Public Lecture – All welcome
Time: Thursday 9th September, 1.15pm UK time
Location: Online via Zoom - please contact Niall.mackenzie@glasgow.ac.uk for details.
Institutional creation or institutionalization?
Scottish Parliament and its building
Sabina Siebert (University of Glasgow) and Kevin Orr (University of St Andrews)
The emerging body of literature on institutional work provides an increasingly nuanced view of the relationship between actors and institutions. In this seminar we focus on one aspect of institutional work – creation of institutions, and specifically on the link between institutions and the buildings housing them (their age, design, location, and even décor within the building). In her article on the creation of the London School of Economics, Czarniawska (2009: 430) commented on the importance of the building as a stabilizing artefact for the institution: ‘With the exception of clandestine schools, a school is not a school without a building’. In another study, Delacour and Leca (2011) suggested that the nineteenth century annual arts exhibition in Paris met its demise because it never established its presence in a building.
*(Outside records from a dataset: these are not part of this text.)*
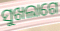
ସୁଖଲାଗେ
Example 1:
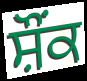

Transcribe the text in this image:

ਸ਼ੌੰਕ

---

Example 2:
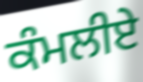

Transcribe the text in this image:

ਕੰਮਲੀਏ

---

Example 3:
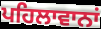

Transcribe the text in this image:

ਪਹਿਲਾਵਾਨਾਂ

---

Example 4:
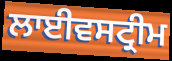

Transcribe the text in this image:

ਲਾਈਵਸਟ੍ਰੀਮ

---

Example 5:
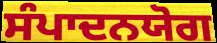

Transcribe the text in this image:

ਸੰਪਾਦਨਯੋਗ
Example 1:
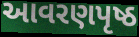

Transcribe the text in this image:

આવરણપૃષ્ઠ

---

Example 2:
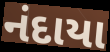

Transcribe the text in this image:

નંદાયા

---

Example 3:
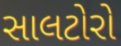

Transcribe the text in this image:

સાલટોરો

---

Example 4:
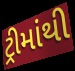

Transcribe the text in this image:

ટ્રીમાંથી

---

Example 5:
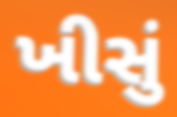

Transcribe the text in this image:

ખીસું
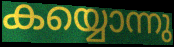
കയ്യൊന്നു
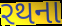
રથના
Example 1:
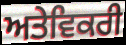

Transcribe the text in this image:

ਅਤੇਵਿਕਰੀ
Acknowledging role of the building as ‘a strong material anchor’ (Monteiro & Nicolini, 2014: 4) for institutions, we analyse the case of the Scottish Parliament. This is the case of a relatively ‘young’ parliament. It was created in 1999 and its building opened in 2004.
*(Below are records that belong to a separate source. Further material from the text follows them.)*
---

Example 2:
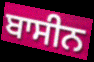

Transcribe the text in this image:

ਬਾਸੀਨ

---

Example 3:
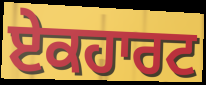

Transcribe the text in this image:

ਏਕਹਾਰਟ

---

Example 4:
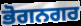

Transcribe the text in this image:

ਭੋਗਨਗਰ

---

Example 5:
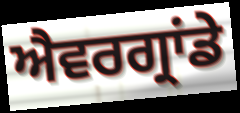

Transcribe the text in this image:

ਐਵਰਗ੍ਰਾਂਡੇ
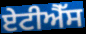
ਏਟੀਐੱਸ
We ask the questions: How has the institution of Scottish Parliament been created? Have mimetic processes linked to institutional isomorphism played their part? Is the Parliament striving to conform to the Westminster model of Parliament, or striving to be original? How does the modern design of the building aid the creation of the modern institution? In the seminar we draw on the metaphor put forward by Barbara Czarniawska (2013: 106) of an institution as an anthill. Institutional creation is long term practice and it “takes many ants to build it” and “institutional entrepreneurs are not necessarily those individuals who become heroes of popular narratives”. Who are the institutional entrepreneurs in the Scottish Parliament?
Sabina Siebert
Sabina Siebert is a professor of management in the Adam Smith Business School, University of Glasgow. Her research interests include organizations and professions, organizational trust and distrust, and management in the creative industries. She has researched an ancient profession – Scottish advocates (a paper based on this study was published in the Academy of Management Journal). She was an Academic Fellow of the UK Parliament and an Academic Fellow of the Scottish Parliament. In collaboration with Barbara Czarniawska, she is also researching the careers of secret service agents drawing on spies’ biographies.
Kevin Orr
Kevin Orr is Professor of Management, University of St Andrews, and Senior Fellow at the Institute of European Studies, University of California, Berkeley. He is collaborating with Professor Sabina Siebert as Academic Fellow of the Scottish Parliament. His writing on the theme of organizational ghosts appears in Organization Studies, and the International Journal of Management Reviews.